··· Reading passage
Lt Gen (ret.) Joseph Guastella:
What can be accomplished in terms of affecting the regime’s collapse from the air component is a very difficult thing to do, but I think it does send a very clear signal that we’re there in support of the protesters, and there to warn the regime that more crackdowns against them could result in some significant damage to what they value, and what do they value? We’ve already seen their value greatly diminished in their power projection capability, their offensive missiles that can threaten the partners in the region that was significantly degraded before, but there’s more left. That’s certainly something that could be targeted, as well as a lot of the other counter value things. Look at the economic targets that General Moore was talking about.
So the advantage of the large force that’s there can hold almost almost any target in Iran at risk, which means we can take out almost anything there, if that’s what the President wants to do. It allows him to negotiate from a position of strength and a track record of strength. So keeping all those options on the table, being very sober about the fact that there are limits of what air, space, cyber and maritime power can do, in terms of a regime collapse,
Jonathan Ruhe:
General Norkin I’ll turn to you now. A question from our audience: does the arrival of American aircraft at Ovda undermine the concept of the U.S.-Israel partnership, which is based on not having American boots on the ground.
IDF MG (ret.) Amikam Norkin:
Well, it’s not the first time that America is on the ground. As you remember, in the 12-Day War the American air defense system supported us. So it’s already been done. I think that the Iranian threat is not just an Israeli threat. It’s a regional threat. The American forces support the region, not just Israel. Now we are speaking specifically about Israel, but the American forces defend Jordan and others. So we should understand that it’s a regional issue.
······
··· Extracted entries
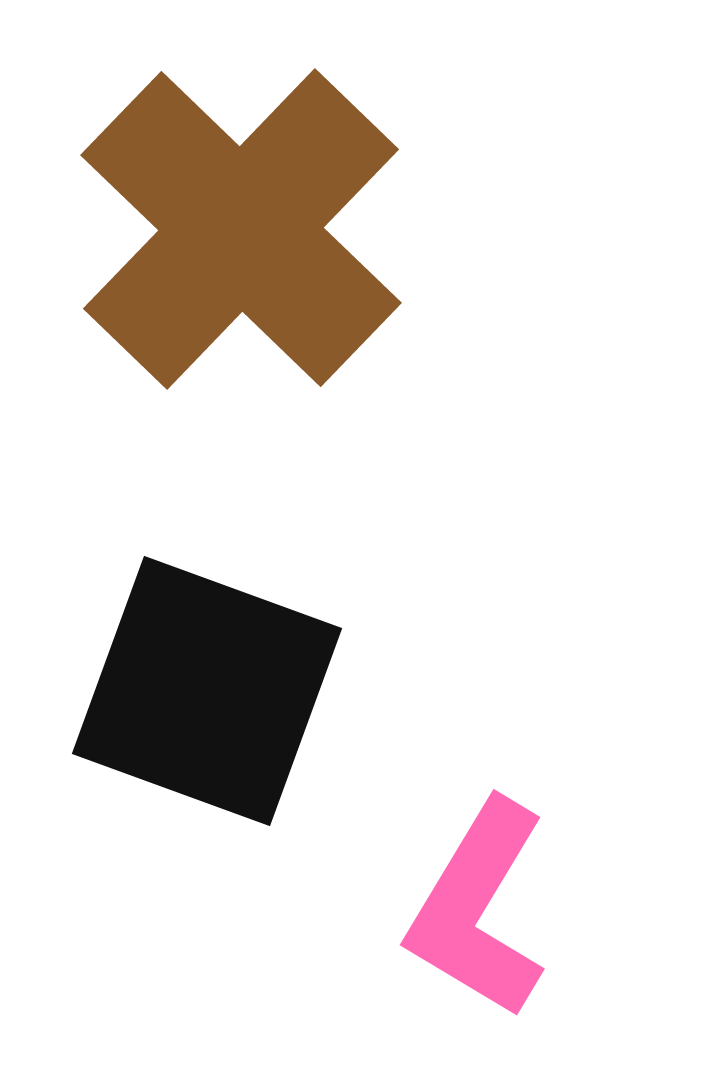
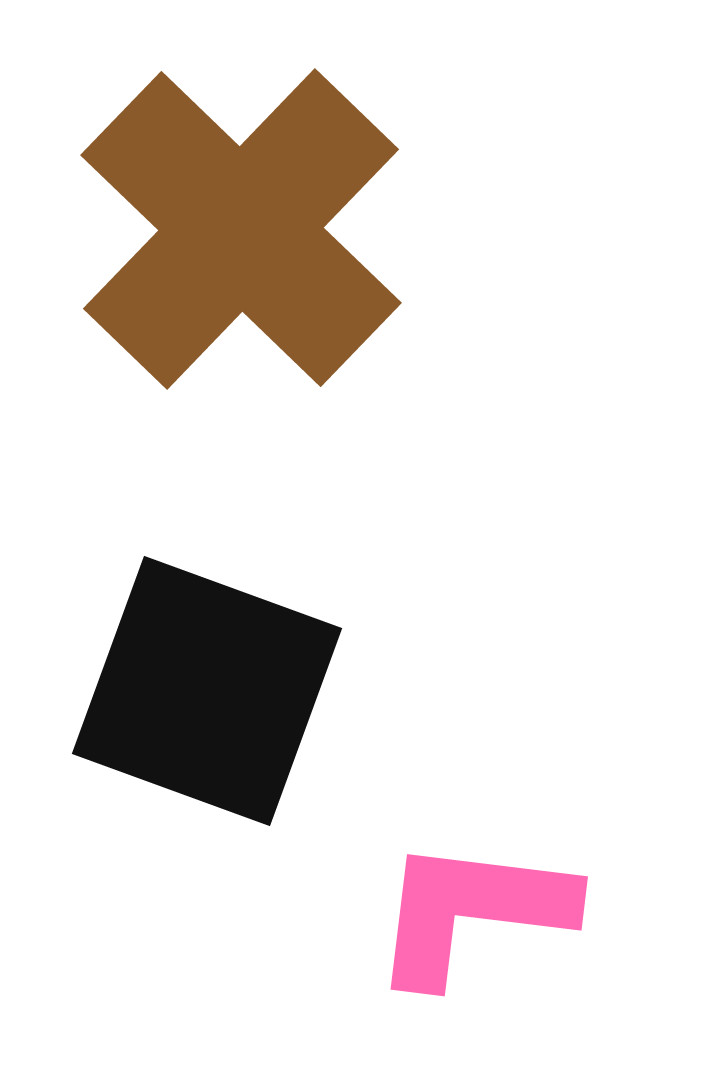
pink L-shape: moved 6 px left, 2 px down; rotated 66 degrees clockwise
······
··· Extracted entries
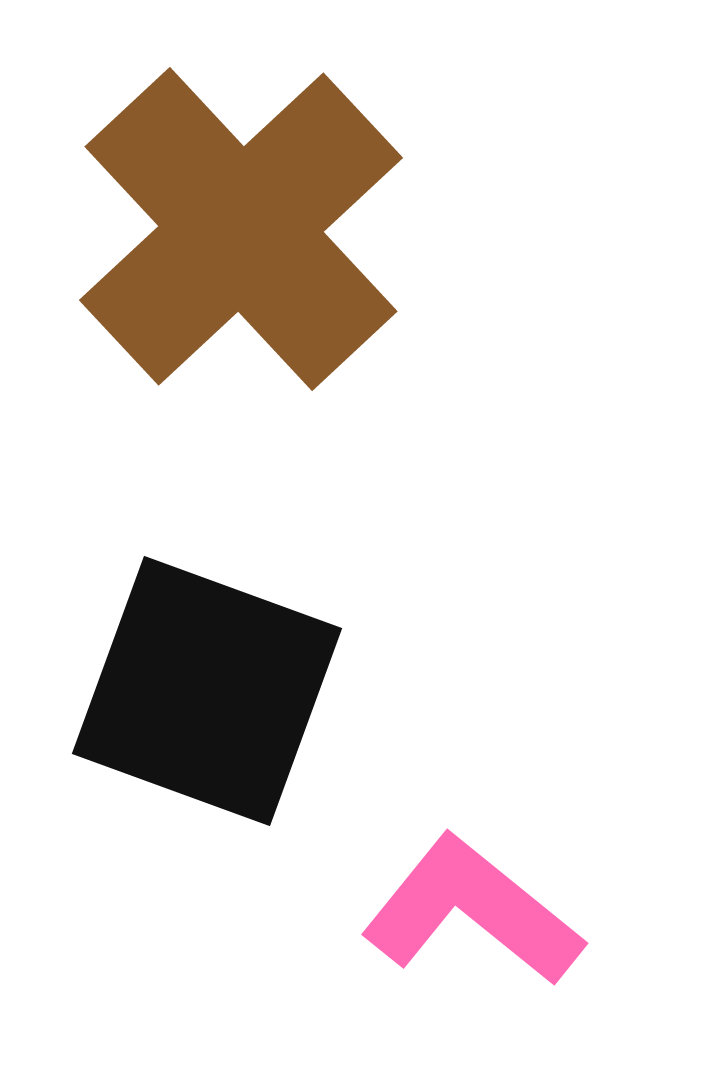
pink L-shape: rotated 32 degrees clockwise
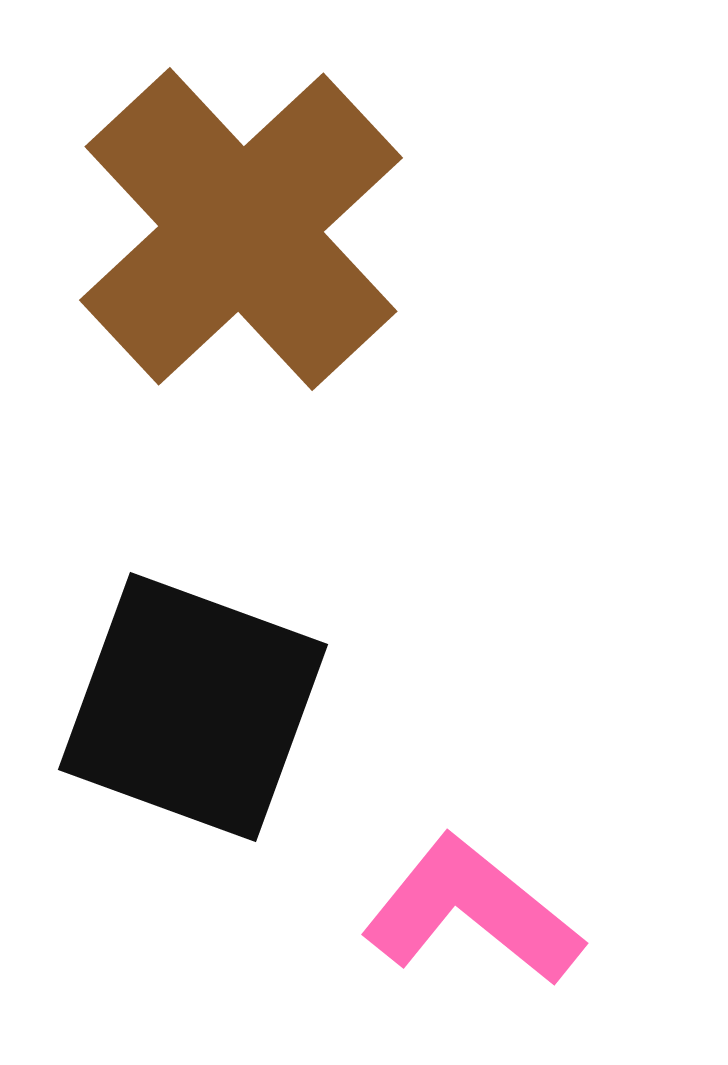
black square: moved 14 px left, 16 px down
······
To-do list:
1 - Retype part of the panel discussion on Iran, beginning at the words "IDF MG (ret.)" and stopping after "a regional issue.".
2 - Write what comes next in the panel discussion on Iran, picking up after its last sentence.
The two blocks of lines are not needed.

Results for each task:
1 -
IDF MG (ret.) Amikam Norkin:
Well, it’s not the first time that America is on the ground. As you remember, in the 12-Day War the American air defense system supported us. So it’s already been done. I think that the Iranian threat is not just an Israeli threat. It’s a regional threat. The American forces support the region, not just Israel. Now we are speaking specifically about Israel, but the American forces defend Jordan and others. So we should understand that it’s a regional issue.

2 -
If I may, with my friends, as Guastella and General Moore mentioned, the American Force can support the President’s decision with a very wide spectrum of capabilities. The President will take the decision, but I think that if there is a military activity as part of this decision, it should be quite a wide step, not a minimal or limited act, because Iran is quite a big nation geographically and with a very large distance between the different targets. If we would like to support the process of replacing the regime by military activity, the military attack from the air, maritime and cyber, shouldn’t be a limited step that some of the media platforms talked about in the last few days, as I understand in the American media.
Jonathan Ruhe:
General Norkin is referring to headlines we’ve seen in the last week or so that the administration potentially is considering a limited initial strike to convince Iran to accommodate U.S. demands and then opening up the option for a larger operation based on Iran’s response.
So General Norkin, just a quick follow up question with your comments there and with the deployment of these F-22s. Does this indicate to you that perhaps a long war is indeed being planned or certainly guarded against?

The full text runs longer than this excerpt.